2016年8月15日星期一

Seagate Introduces 10GB/s PCIe SSD And 60TB sas ssd

Seagate is looking to break records with two enterprise SSDs they're showing off at Flash Memory Summit this week. The first drive is one that's been seen before: the 10GB/s PCIe x16 SSD that Seagate demonstrated in March. It has now been named the Nytro XP7200 and is scheduled for mass production in Q4. Based on four Nytro XM1440 M.2 SSDs under one heatsink on a full height expansion card, the XP7200 is more of a backplane than a drive on its own. Unlike some other multi-controller PCIe SSDs, the XP7200 does not include a PCIe switch chip. This means that the card can only be fully utilized in PCIe x16 slots that support operation as four separate x4 links. Plugging the XP7200 into a PCIe x8 slot would render two of the four M.2 drives inaccessible. And because there are four independent NVMe SSDs on the card, hitting the peak advertised read speed of 10GB/s requires the use of software-based RAID-0 or a similar striping scheme.

The performance specifications of the XP7200 show clearly the impact of using the capacity-optimized XM1440 models rather than the endurance optimized versions. Despite boasting total sequential read speeds of 10GB/s and almost one million IOPS for 4kB random reads, the write performance isn't earth-shattering. The XP7200 will be available in capacities of either 3.8TB or 7.7TB, as a result of populating it with either the 960GB XM1440 or the newer 2TB model.

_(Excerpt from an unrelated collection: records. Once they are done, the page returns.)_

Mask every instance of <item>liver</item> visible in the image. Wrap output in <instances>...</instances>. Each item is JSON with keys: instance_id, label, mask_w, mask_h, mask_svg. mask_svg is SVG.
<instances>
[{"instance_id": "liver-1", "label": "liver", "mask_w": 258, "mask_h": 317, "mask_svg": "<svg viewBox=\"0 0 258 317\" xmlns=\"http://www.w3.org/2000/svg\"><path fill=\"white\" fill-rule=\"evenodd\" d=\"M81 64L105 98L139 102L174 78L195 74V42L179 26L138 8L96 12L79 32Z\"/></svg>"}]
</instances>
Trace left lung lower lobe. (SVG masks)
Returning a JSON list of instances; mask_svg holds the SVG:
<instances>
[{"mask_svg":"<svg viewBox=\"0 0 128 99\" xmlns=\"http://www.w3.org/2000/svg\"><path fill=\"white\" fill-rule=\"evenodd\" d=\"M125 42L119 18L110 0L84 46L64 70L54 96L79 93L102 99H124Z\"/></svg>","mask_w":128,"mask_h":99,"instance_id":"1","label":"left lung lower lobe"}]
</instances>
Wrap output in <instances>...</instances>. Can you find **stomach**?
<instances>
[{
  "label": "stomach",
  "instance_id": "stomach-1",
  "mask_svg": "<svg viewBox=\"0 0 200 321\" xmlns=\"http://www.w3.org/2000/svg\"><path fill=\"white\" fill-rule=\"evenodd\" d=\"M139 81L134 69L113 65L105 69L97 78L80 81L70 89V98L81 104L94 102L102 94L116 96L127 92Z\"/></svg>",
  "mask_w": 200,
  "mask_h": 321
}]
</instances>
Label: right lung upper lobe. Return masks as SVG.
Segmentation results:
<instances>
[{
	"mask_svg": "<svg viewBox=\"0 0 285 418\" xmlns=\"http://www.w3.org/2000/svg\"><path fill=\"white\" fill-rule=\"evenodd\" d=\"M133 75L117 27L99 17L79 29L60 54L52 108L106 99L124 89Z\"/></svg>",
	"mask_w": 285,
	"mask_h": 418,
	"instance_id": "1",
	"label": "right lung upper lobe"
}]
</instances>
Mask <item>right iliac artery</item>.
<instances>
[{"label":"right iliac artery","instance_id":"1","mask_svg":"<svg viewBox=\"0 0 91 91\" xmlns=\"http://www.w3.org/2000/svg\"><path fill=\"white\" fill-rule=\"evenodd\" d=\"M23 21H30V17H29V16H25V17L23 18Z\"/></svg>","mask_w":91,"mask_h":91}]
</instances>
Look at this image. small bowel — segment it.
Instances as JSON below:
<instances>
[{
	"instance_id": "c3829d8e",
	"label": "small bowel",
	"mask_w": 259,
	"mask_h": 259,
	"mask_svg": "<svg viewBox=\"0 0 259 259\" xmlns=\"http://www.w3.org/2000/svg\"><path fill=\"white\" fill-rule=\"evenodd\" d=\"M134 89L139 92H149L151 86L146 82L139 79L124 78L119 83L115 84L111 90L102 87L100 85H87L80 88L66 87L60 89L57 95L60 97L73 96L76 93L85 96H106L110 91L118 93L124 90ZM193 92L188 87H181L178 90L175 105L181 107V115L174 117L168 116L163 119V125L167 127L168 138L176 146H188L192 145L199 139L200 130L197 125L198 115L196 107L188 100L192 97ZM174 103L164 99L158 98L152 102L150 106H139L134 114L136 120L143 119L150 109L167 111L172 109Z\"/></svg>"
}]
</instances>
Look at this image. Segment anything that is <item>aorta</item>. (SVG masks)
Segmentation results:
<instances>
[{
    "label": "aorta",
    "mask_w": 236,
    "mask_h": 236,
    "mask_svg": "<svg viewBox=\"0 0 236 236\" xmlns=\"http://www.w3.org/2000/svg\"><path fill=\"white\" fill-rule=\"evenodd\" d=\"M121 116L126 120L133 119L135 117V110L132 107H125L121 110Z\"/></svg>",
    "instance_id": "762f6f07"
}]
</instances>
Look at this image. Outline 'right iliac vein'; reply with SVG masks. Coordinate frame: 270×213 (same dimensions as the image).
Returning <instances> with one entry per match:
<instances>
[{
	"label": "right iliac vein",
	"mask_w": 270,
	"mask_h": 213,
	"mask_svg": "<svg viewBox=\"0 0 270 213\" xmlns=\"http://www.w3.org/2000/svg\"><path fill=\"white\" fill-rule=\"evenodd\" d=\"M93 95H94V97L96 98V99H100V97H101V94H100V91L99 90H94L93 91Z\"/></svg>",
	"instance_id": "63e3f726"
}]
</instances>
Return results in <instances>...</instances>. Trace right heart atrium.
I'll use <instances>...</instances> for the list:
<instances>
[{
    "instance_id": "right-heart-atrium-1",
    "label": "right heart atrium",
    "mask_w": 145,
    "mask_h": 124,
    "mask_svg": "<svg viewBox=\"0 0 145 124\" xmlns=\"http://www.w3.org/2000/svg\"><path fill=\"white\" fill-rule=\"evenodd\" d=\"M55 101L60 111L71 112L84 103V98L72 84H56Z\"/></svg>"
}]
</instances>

With the Nytro XP7200 moving toward production, Seagate has brought out another SSD tech demo with eye-catching specifications. The unnamed SAS SSD packs 60TB of 3D TLC into a 3.5" drive. In order to connect over a thousand dies of Micron's 3D TLC NAND to a single SSD controller, Seagate has introduced ONFi bridge chips to multiplex the controller's NAND channels across far more dies than would otherwise be possible. The rest of the specs for the 60TB SSD look fairly mundane and make for a drive that's better suited to read-intensive workloads, but the capacity puts even the latest hard drives to shame.